I went to sleep and woke up the next morning. I threw a tie around my crisp, ironed shirt and combed the hair on my head. I walked through the town that I would have to somehow make my peace with and nodded at the line of people outside as I entered the rundown Health Centre that was now my place of work.

If I doubted myself before, I definitely doubted myself now as I got stuck with patients whose accents I barely understood and children with snotty noses who would no doubt make me ill before the end of the week.

I realised that nothing had changed, and nothing ever would. Little did I know that life as I knew it was truly over.

 

 

This thing with Charlie strangely became the highlight of the following week. I would stumble into the hotel lobby, exhausted from humans I barely remembered, from colleagues with questioning faces and curious smiles. Then there were the terrifying ladies who manned the clinic reception desk. The two of them made me feel about five years old every time they stared at me, dressing me down with passive-aggressive comments and fake-looking smiles. That wasn’t anything new; every health centre I had ever worked at had their own scary reception staff, burly stern people who ruled the local community with an iron fist.

In Chistleworth, the health centre was held hostage by Mrs Hallet and Mrs Pasankar. Both of them frightened me with their good cop, bad cop management of the appointment system. And Mrs Pasankar, especially, had me running for Clinic Room 3 with my tail between my legs every time she opened her mouth. This morning, I’d made the horrific mistake of asking her for a cup of tea after a particularly strenuous few hours, which saw me covering both the diabetic clinic and the sexual health clinic, alongside the weight-loss support group. They were apparently all my responsibility. She reminded me, after pointing towards the kettle in the corner, that I should provide my own teabags and milk. I hadn’t, and I needed to somehow muster up enough bravery to ask her to reschedule those clinics onto different days before I developed an ulcer and put myself into an early grave. I grumbled and said something about scheduling conflicts, to which Mrs Pasankar swiftly put me right, pushing a laminated sheet of rules in my face, explaining the dos and don’ts for GPs and nursing staff.

I backed away, stumbling back into the waiting room, tripping over both the threadbare carpet and my own feet in fear.
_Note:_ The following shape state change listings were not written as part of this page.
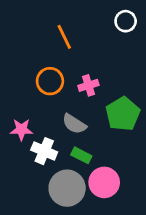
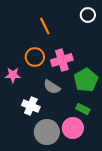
pink cross: (88, 85) -> (62, 60), size x1.5
pink star: (21, 130) -> (13, 75), moved
green rectangle: (81, 155) -> (83, 109), moved

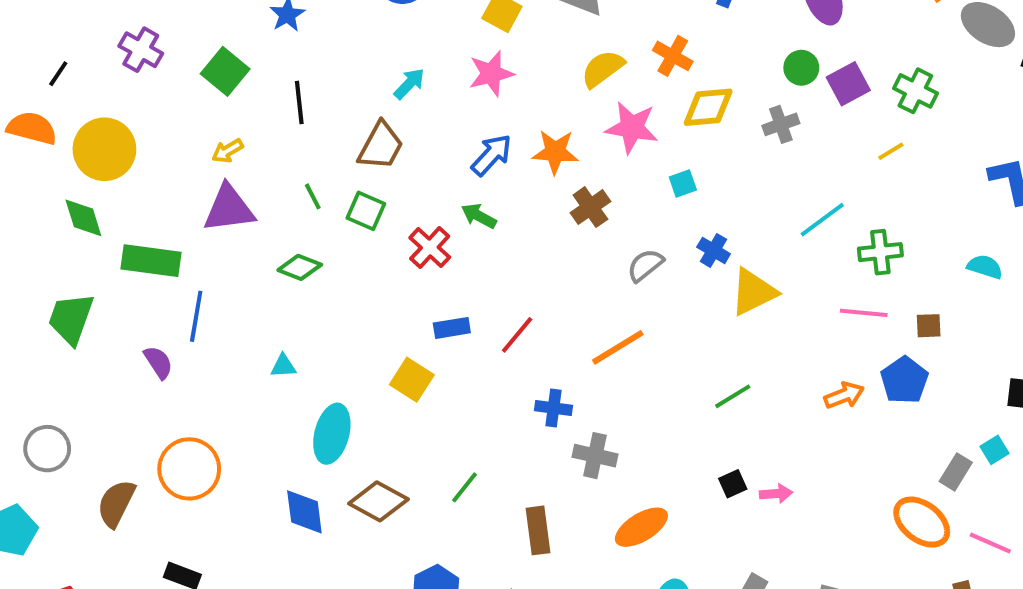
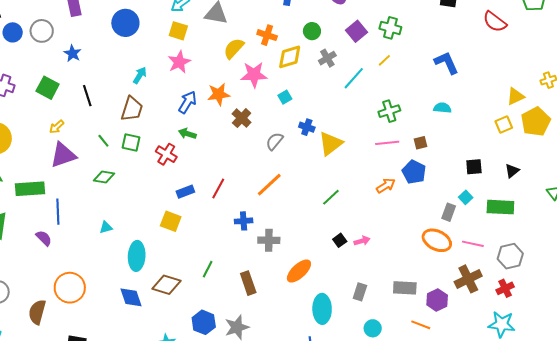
green circle: (801, 68) -> (312, 31), moved
cyan line: (822, 220) -> (354, 78), moved

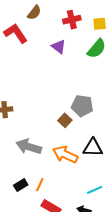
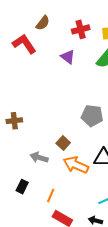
brown square: (65, 120) -> (63, 143), moved
gray arrow: (29, 147) -> (39, 158), size x0.7
black rectangle: (21, 185) -> (22, 187), moved, turned -32

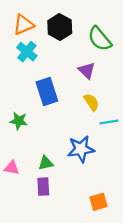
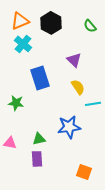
green semicircle: (100, 39) -> (90, 26), moved, size x0.6
orange square: (98, 202) -> (84, 172), turned 35

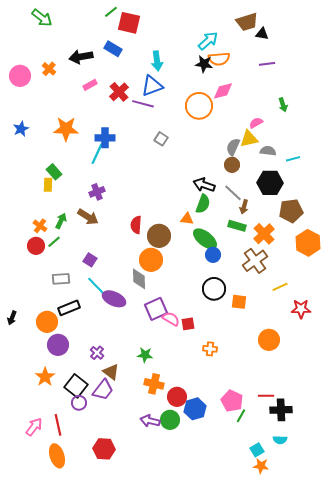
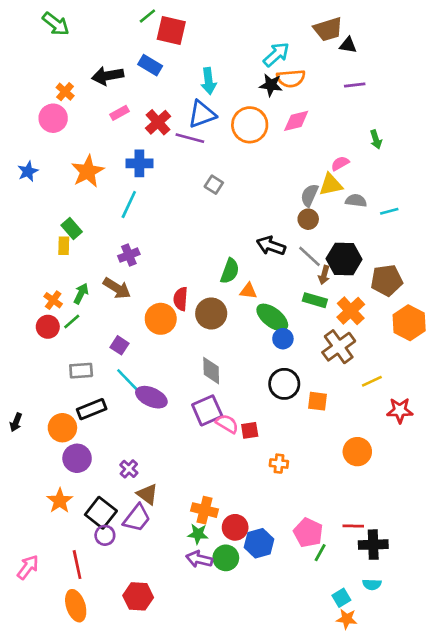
pink circle: (20, 76) -> (53, 118), moved
orange circle: (199, 106) -> (250, 125), moved
orange star: (66, 129) -> (88, 171), turned -30
blue cross: (105, 138) -> (139, 163), moved
black hexagon: (270, 183) -> (344, 259), moved
green semicircle: (203, 204) -> (230, 271), moved
orange circle: (151, 260) -> (161, 319), moved
gray diamond: (139, 279) -> (211, 371), moved
green star: (145, 355) -> (198, 534), moved
pink arrow: (34, 427) -> (28, 567), moved

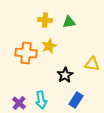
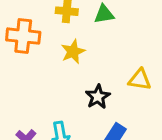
orange cross: (26, 53) -> (23, 36), moved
One day, I would fall over and break my neck. Something that no doubt would please both Mrs Hallet and Mrs Pasankar, judging by the stern looks they were sending my way every time I nipped out to the waiting room to call my next patient. I had been told to use the public announcement system, but I couldn’t make it work. I was sure they were laughing behind my back as I slunk back into my hideaway at the end of the day, hoping they would both have left by the time I got my coat on and my computer shut down.